* WHAT NEEDS TO BE DONE:
Please report how many lines in the records contain the string "from", giving only the number.
*** Opening of EXTRACTED RECORDS ***
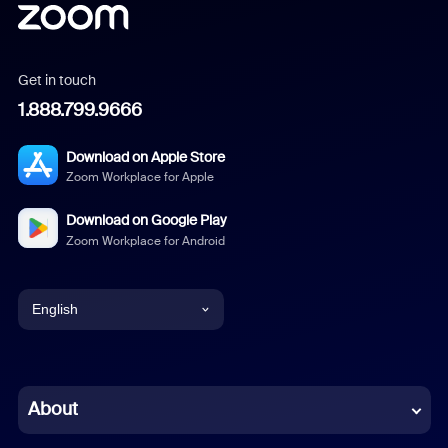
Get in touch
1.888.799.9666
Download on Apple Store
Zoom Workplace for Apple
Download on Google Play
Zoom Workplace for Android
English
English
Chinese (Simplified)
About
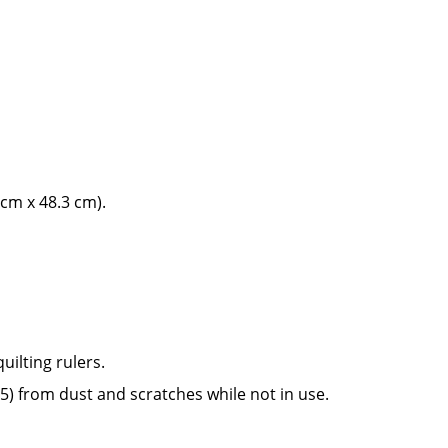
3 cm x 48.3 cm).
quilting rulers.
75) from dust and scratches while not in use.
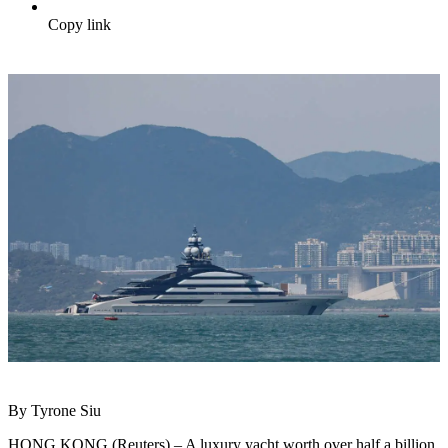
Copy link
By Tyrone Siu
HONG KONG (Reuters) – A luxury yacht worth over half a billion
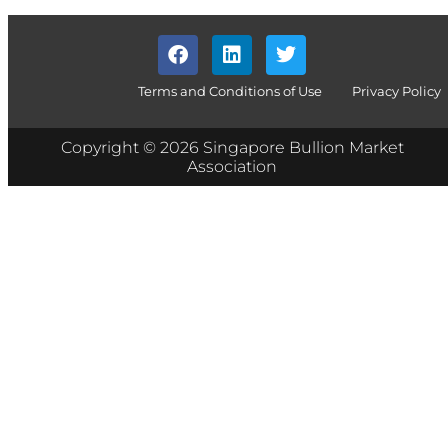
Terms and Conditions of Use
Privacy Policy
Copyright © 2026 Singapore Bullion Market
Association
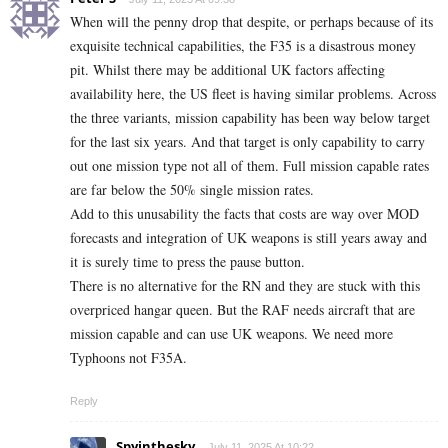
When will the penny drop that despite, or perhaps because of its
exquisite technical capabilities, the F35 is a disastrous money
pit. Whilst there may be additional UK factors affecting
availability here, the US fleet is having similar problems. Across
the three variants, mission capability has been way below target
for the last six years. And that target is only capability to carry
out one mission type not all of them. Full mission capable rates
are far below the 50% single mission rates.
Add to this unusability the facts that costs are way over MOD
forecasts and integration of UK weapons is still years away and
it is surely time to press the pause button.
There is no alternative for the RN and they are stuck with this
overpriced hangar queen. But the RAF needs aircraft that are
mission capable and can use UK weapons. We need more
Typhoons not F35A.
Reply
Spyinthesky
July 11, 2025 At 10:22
*** Close of EXTRACTED RECORDS ***
*** Opening of EXTRACTED RECORDS ***
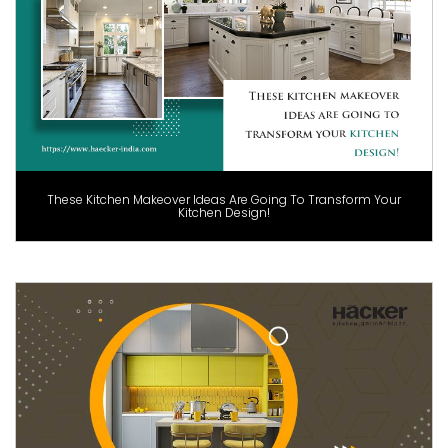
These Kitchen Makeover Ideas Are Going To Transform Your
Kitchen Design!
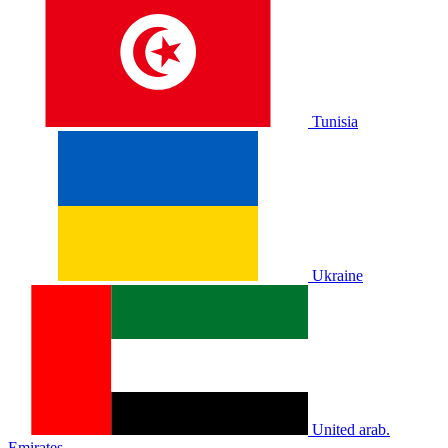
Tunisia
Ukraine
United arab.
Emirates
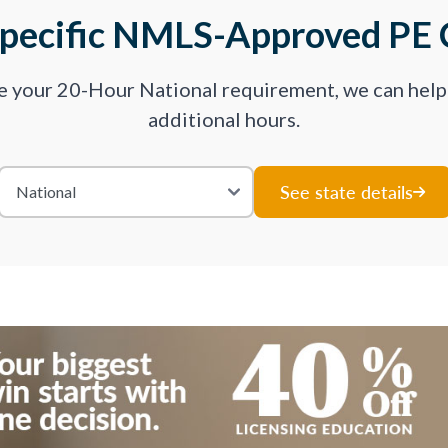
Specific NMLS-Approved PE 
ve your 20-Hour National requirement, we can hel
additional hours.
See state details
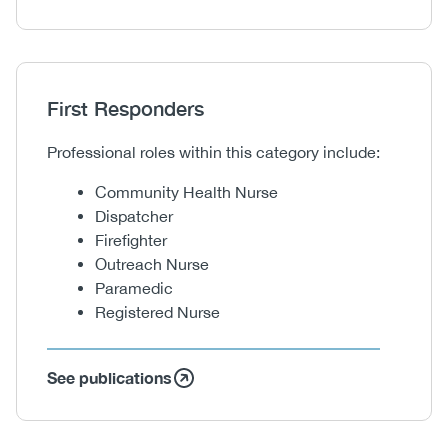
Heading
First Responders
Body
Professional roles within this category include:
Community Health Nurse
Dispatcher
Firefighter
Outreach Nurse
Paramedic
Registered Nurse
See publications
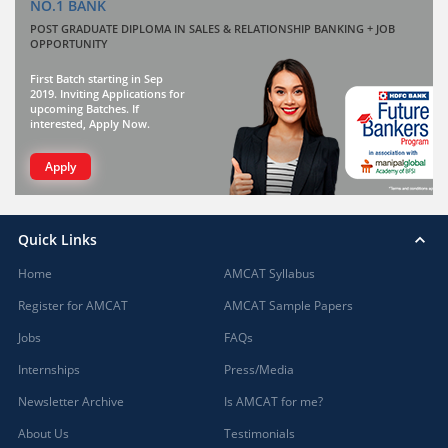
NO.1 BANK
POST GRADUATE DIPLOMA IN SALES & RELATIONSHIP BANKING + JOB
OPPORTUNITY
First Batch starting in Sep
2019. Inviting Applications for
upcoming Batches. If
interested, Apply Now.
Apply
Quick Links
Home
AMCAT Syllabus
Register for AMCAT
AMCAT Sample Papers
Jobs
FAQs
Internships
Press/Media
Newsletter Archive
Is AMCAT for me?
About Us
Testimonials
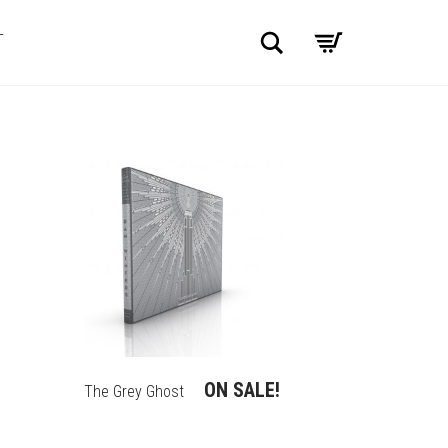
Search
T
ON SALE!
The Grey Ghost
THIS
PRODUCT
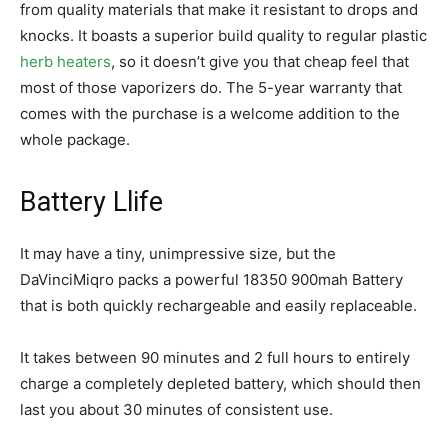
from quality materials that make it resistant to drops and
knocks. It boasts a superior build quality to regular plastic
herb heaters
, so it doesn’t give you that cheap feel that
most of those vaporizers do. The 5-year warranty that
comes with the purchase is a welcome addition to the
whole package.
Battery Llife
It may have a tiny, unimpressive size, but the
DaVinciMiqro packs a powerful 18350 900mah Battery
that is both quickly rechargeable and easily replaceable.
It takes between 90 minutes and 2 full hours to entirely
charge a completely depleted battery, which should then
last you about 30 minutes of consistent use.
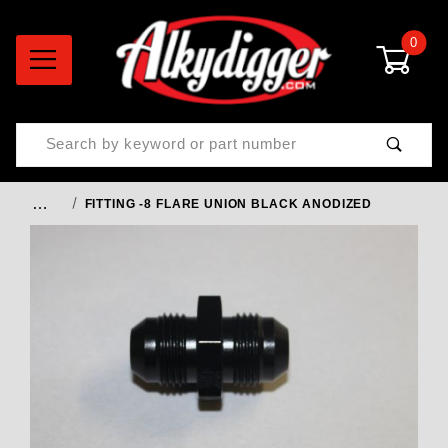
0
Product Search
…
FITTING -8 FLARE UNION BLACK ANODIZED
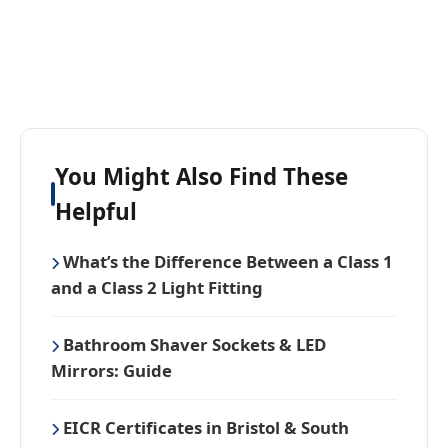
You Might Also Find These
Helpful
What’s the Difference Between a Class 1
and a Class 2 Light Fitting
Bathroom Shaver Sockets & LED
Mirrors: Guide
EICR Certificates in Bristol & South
*** Close of EXTRACTED RECORDS ***
* RESPONSE TO THE TASK:
2